Q: How have you changed over the years?
GT: We’ve only been a band for a year, and even then during that short amount of time we can say there was some growth in us as a band. We’ve definitely gotten more used to communicating with each other as we write music. We all know each other’s strengths and weaknesses at this point. We use this to our advantage to write music that we’ll be happy with. 

Q: What are some favorite memories?
CC: Definitely recording. It was such a good time, as well as the time we played NOISE (music festival) and playing my birthday show. It was an amazing night at the Irish Wolf Pub.
GT: Releasing the EP to me was a big achievement. When I was younger, I always dreamed of having my own album or EP released. That was an amazing moment, letting people hear what we wrote. When we performed at the Ground Floor in Williamsport and the many times we’ve played the Irish Wolf Pub in Scranton, I’ve had a blast. But the one show I can say that we played that I feel was our best was when we played at the music festival NOISE at (Luzerne County Community College) back in August.

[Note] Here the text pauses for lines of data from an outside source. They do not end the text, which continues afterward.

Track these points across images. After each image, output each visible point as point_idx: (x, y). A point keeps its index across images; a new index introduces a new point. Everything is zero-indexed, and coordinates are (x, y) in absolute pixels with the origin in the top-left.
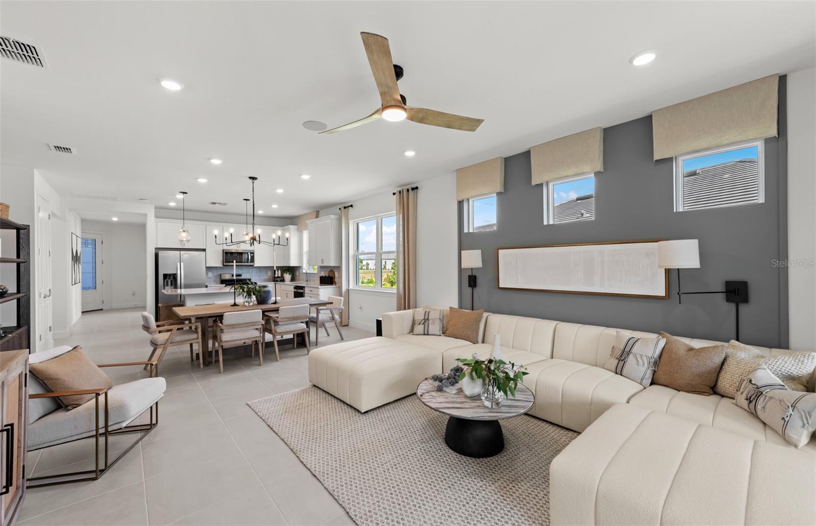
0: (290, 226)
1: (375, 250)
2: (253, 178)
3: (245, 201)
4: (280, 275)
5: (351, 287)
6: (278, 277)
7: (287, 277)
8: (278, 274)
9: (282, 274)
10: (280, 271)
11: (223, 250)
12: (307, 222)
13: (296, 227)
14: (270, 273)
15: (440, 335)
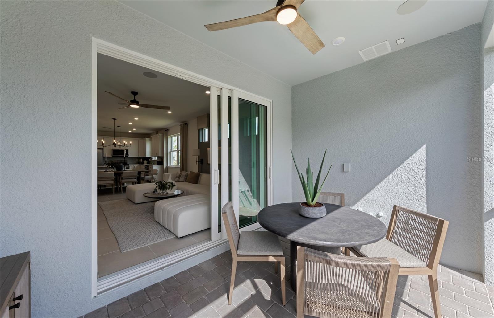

Q: How has the NEPA music scene changed over the years?
CC: There used to be so many more venues in the area and so many more opportunities.
GT: Due to the lack of venues, it’s definitely hard for bands like us to find a place to play. The great thing about this music scene on the other hand is the fact that all these bands have each other’s backs. We’re all battling the same struggles for success. This is a cool scene with many talented bands that deserve the best.

Q: Have you faced any major challenges as a rising band?
GT: Being that all the members of this band all have day and night jobs, it’s a bit of a hassle trying to find time to get together to write and practice. When we do get together, we make sure to get stuff done. Now, sure, we mess around a lot and spend a lot of time looking at memes, but in the end we always accomplish something after a band practice. Another challenge is the fact that there’s not many places in the area to perform at. We’d have to play a show that’s a two-hour drive away, but in the end it’s worth it.

Q: What are your future goals for the band?
GT: We are currently writing songs for our debut album. We look forward to going into the studio to record these tunes and release them. This coming summer, we also plan on going out on our first tour.